Aside from Nocioni's coming out, Argentina will receive help from an unexpected face. At almost 30, Pablo Prigioni had an amazing year with Tau Vitoria. The Spanish club didn't really know how to replace Jose Manuel Calderon, who left for the Toronto Raptors. But they found just the right profile within their team. A substitute during most of his career in Spain, Prigioni emerged as a leader on the court and an incredible pacemaker. He seemed able to set up Luis Scola for a basket with his eyes closed. Priginoni finished the season as the assist leader in both the Euroleague (6.9 per game) and the ACB (6.8), high averages considering those two leagues don't give out assists that easily. During the Euroleague regular season, he had two more assists per game than any other player. On top of that, he was a decent defender and could hit the occasional three-point shot with a decent percentage.

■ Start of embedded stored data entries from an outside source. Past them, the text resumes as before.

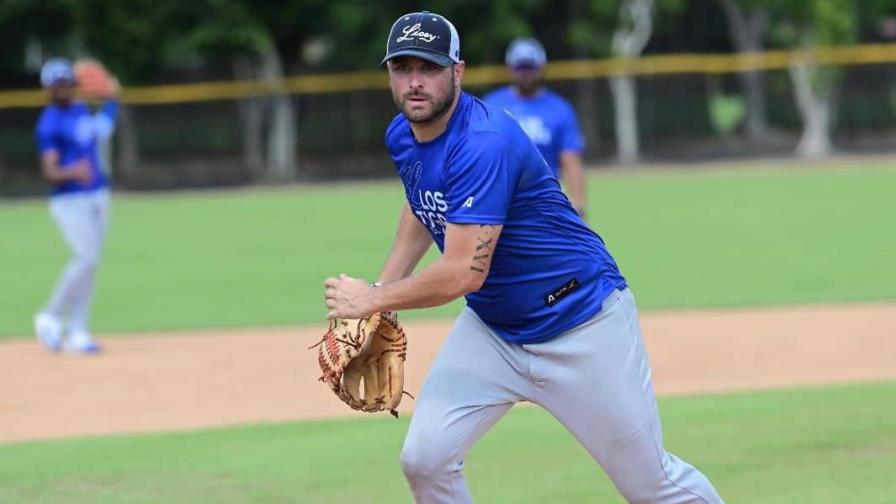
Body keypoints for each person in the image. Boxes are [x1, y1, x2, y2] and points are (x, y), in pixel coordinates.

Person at [323, 11, 723, 504]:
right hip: (495, 331)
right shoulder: (403, 135)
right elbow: (421, 203)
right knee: (425, 460)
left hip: (580, 323)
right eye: (402, 68)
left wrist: (371, 298)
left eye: (427, 68)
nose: (415, 82)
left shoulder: (483, 144)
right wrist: (385, 297)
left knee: (651, 486)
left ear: (458, 71)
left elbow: (465, 272)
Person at [32, 58, 119, 354]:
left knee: (91, 264)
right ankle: (50, 315)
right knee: (85, 258)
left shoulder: (82, 110)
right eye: (55, 85)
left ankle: (79, 331)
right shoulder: (49, 124)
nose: (62, 89)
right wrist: (73, 173)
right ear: (47, 89)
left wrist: (112, 100)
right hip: (69, 201)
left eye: (65, 83)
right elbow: (49, 172)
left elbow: (103, 130)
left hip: (97, 196)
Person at [483, 38, 588, 218]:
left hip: (544, 200)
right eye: (520, 67)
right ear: (510, 68)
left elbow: (571, 160)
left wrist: (579, 208)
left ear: (542, 67)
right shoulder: (491, 106)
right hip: (498, 199)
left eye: (530, 67)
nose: (525, 73)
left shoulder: (560, 108)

Considering that Alejandro Montecchia, an essential piece to the 2004 Olympic squad, retired after winning the gold medal, Prigioni could be a nice fit to replace him. He will probably share duties with Pepe Sanchez. National team coach Sergio Hernandez had a scare when he learned that Prigioni was suffering from an unknown virus during the ACB playoffs. But he recovered pretty quickly and was able to report to the national training camp ontime.

Prigioni is not really new to Argentina's national team because he's been training with them on and off for years and played in some of the lesser tournaments such as the South American championship. With Prigioni in, Argentina's style could be even more fluid, moving from side to side with backdoor cuts all day long. His long-time working relationship with Scola at Vitoria will also help. It's hard to find liabilities on that team. The only strong question mark is probably linked to coach Hernandez, who has yet to coach at a world level competition and has never led the "golden team" in any competition. A psychology enthusiast, Hernandez will probably adopt a low profile position, leaving the stage to the 2004 heroes who could probably play without a coach as they know each other's game by heart. This team is the favourite until someone proves them wrong.